Task objective → Write out the listing below in its entirety, minus the pictures, without changing a word.

Input for this task →

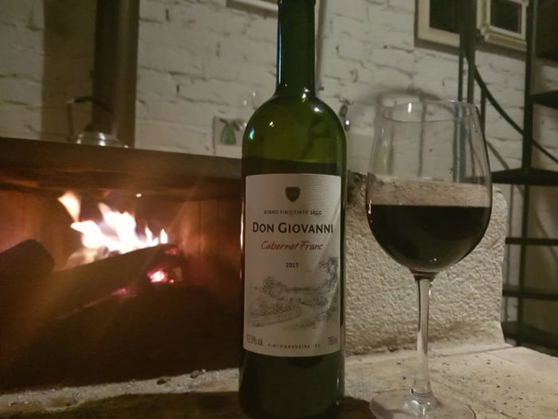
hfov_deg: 67.3
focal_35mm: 26
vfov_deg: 53.1
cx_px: 279
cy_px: 210
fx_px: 419
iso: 1000
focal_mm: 4.2
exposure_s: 1/33
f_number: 1.7
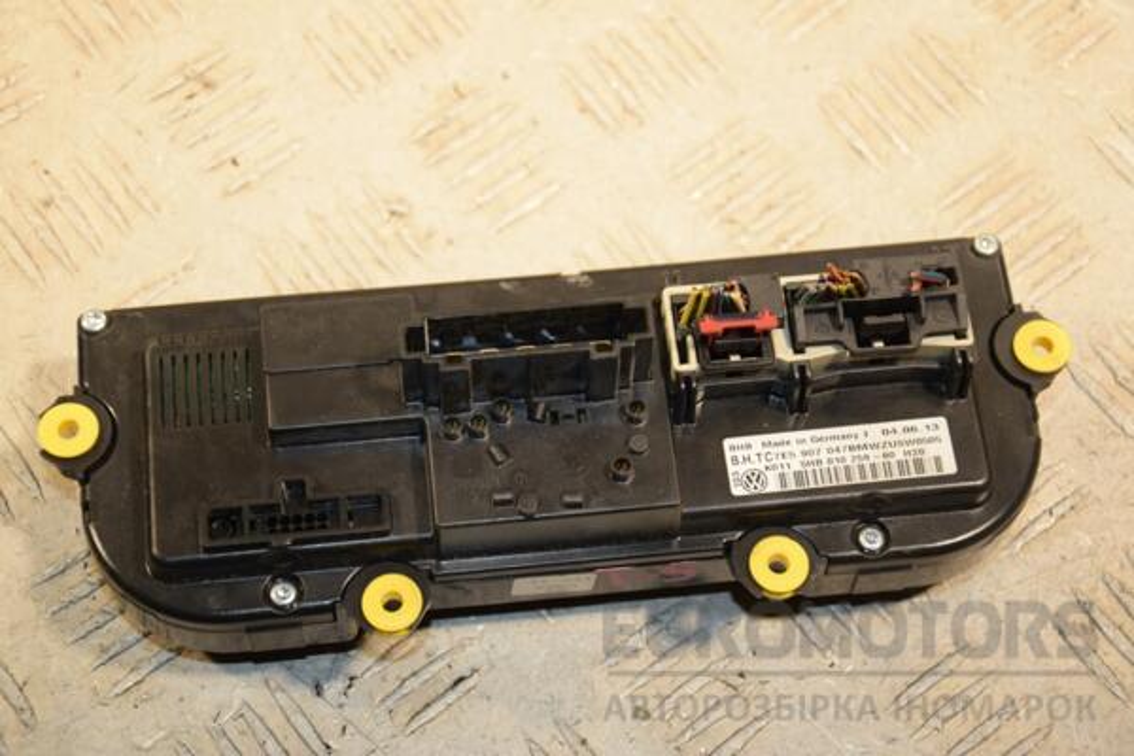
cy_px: 378
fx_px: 2362
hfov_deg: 27.0
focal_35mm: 75
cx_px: 567
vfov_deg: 18.2
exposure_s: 1/200
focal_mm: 50
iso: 800
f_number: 5
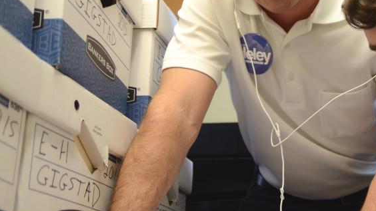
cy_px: 70
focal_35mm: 74
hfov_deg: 27.5
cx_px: 340
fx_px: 738
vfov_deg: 16.3
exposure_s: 1/60
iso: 500
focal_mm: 26
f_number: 2.8
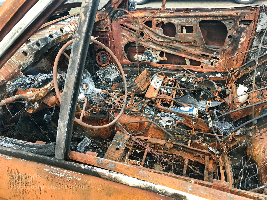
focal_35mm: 28
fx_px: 216
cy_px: 100
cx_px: 134
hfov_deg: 63.4
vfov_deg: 49.7
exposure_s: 1/33
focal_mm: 3.99
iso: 40
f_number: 1.8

Answer to this task →
hfov_deg: 67.3
focal_35mm: 26
vfov_deg: 53.1
cx_px: 279
cy_px: 210
fx_px: 419
iso: 1000
focal_mm: 4.2
exposure_s: 1/33
f_number: 1.7
cy_px: 378
fx_px: 2362
hfov_deg: 27.0
focal_35mm: 75
cx_px: 567
vfov_deg: 18.2
exposure_s: 1/200
focal_mm: 50
iso: 800
f_number: 5
cy_px: 70
focal_35mm: 74
hfov_deg: 27.5
cx_px: 340
fx_px: 738
vfov_deg: 16.3
exposure_s: 1/60
iso: 500
focal_mm: 26
f_number: 2.8
focal_35mm: 28
fx_px: 216
cy_px: 100
cx_px: 134
hfov_deg: 63.4
vfov_deg: 49.7
exposure_s: 1/33
focal_mm: 3.99
iso: 40
f_number: 1.8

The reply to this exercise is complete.